Task to carry out
Use the entries below and reproduce exactly the lines from the one containing "2Department of Physics" down to the one containing "The exhibition of", both of them included.

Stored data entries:
= = = =

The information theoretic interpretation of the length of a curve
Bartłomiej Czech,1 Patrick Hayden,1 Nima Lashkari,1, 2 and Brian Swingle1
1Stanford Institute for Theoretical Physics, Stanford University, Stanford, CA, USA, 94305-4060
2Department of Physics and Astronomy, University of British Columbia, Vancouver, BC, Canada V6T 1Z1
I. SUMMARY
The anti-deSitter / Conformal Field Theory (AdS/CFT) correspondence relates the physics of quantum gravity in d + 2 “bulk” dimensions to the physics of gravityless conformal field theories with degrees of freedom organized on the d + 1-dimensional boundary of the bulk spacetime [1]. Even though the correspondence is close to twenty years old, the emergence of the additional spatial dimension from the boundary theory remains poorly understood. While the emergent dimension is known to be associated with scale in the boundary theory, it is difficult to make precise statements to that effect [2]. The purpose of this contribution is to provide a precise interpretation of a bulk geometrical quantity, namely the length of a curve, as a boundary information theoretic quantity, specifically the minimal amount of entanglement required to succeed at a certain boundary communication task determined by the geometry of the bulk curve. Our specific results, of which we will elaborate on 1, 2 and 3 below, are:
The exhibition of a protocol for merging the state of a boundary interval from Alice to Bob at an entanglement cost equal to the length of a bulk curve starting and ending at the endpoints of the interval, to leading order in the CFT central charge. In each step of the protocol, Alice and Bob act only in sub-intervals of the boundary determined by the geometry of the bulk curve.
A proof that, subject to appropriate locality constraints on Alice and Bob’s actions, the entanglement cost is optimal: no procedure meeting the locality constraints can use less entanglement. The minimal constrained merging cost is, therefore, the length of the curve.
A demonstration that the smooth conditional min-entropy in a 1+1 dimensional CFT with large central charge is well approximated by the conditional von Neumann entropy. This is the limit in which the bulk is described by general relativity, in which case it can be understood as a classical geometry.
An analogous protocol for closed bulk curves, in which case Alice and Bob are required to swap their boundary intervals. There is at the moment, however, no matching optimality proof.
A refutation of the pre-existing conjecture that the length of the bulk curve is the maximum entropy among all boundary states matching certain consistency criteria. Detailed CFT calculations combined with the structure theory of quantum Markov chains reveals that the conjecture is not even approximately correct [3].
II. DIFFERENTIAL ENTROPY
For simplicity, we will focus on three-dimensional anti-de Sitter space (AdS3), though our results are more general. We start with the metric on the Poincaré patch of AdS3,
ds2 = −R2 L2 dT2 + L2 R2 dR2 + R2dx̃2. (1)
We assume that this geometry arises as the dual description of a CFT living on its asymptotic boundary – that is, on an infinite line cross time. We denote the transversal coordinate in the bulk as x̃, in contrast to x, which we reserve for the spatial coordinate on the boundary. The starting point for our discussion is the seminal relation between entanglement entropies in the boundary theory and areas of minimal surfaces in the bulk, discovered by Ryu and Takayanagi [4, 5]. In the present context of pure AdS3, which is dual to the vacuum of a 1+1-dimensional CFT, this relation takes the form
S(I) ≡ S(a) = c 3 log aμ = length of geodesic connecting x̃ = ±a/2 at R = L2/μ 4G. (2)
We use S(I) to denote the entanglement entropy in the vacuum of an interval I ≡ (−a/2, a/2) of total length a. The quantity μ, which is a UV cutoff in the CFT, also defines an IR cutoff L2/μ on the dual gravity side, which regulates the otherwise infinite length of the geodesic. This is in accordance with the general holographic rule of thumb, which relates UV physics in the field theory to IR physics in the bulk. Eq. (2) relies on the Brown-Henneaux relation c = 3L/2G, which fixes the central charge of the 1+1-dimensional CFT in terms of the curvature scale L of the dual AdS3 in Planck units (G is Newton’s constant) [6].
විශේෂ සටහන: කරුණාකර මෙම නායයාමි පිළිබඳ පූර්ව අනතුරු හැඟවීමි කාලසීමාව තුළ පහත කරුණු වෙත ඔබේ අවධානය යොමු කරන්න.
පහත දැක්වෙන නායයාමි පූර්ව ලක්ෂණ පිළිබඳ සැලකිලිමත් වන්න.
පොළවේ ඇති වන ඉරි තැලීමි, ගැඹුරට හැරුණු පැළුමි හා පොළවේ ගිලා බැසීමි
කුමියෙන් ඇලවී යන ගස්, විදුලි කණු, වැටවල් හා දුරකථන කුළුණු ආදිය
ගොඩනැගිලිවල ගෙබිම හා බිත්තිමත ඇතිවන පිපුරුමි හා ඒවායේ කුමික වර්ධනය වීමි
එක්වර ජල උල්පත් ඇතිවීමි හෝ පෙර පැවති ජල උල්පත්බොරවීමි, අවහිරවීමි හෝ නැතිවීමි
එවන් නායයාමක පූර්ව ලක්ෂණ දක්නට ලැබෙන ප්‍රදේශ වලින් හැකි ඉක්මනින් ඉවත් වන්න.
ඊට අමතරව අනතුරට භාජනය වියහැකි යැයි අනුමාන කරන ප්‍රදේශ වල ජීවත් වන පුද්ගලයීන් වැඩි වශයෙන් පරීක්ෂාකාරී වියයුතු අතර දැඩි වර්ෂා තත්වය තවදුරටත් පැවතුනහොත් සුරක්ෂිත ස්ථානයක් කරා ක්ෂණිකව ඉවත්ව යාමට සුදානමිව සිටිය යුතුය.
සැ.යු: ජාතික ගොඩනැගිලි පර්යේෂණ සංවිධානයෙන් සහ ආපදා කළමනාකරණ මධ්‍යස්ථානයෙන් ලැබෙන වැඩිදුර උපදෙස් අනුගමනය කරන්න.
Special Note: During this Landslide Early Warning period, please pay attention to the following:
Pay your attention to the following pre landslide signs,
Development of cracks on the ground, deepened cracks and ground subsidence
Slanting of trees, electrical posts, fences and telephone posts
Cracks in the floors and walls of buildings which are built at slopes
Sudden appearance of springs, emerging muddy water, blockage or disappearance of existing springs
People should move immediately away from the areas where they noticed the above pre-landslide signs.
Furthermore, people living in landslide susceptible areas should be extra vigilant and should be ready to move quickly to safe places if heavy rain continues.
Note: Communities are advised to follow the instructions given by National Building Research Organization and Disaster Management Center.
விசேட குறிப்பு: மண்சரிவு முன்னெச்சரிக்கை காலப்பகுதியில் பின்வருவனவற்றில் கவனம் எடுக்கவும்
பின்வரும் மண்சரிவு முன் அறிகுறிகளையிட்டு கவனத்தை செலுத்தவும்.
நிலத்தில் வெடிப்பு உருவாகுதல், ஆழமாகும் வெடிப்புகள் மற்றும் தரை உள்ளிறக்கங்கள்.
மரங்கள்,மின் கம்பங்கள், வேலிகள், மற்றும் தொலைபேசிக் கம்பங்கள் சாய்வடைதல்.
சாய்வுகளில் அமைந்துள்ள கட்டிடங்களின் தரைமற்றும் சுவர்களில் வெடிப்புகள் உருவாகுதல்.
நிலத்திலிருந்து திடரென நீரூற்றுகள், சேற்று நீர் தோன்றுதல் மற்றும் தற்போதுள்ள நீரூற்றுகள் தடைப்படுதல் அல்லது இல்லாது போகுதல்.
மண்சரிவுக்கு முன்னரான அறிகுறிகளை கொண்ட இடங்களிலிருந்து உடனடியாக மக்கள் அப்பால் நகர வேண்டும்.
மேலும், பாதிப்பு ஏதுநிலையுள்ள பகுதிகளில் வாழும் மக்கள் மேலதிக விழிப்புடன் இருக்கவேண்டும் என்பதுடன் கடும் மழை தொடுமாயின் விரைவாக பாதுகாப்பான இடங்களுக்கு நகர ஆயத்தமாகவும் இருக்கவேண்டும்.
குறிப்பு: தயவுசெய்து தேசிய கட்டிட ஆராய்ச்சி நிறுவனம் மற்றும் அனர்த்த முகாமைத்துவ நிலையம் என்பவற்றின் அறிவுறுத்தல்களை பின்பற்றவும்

= = = =

Output below
2Department of Physics and Astronomy, University of British Columbia, Vancouver, BC, Canada V6T 1Z1
I. SUMMARY
The anti-deSitter / Conformal Field Theory (AdS/CFT) correspondence relates the physics of quantum gravity in d + 2 “bulk” dimensions to the physics of gravityless conformal field theories with degrees of freedom organized on the d + 1-dimensional boundary of the bulk spacetime [1]. Even though the correspondence is close to twenty years old, the emergence of the additional spatial dimension from the boundary theory remains poorly understood. While the emergent dimension is known to be associated with scale in the boundary theory, it is difficult to make precise statements to that effect [2]. The purpose of this contribution is to provide a precise interpretation of a bulk geometrical quantity, namely the length of a curve, as a boundary information theoretic quantity, specifically the minimal amount of entanglement required to succeed at a certain boundary communication task determined by the geometry of the bulk curve. Our specific results, of which we will elaborate on 1, 2 and 3 below, are:
The exhibition of a protocol for merging the state of a boundary interval from Alice to Bob at an entanglement cost equal to the length of a bulk curve starting and ending at the endpoints of the interval, to leading order in the CFT central charge. In each step of the protocol, Alice and Bob act only in sub-intervals of the boundary determined by the geometry of the bulk curve.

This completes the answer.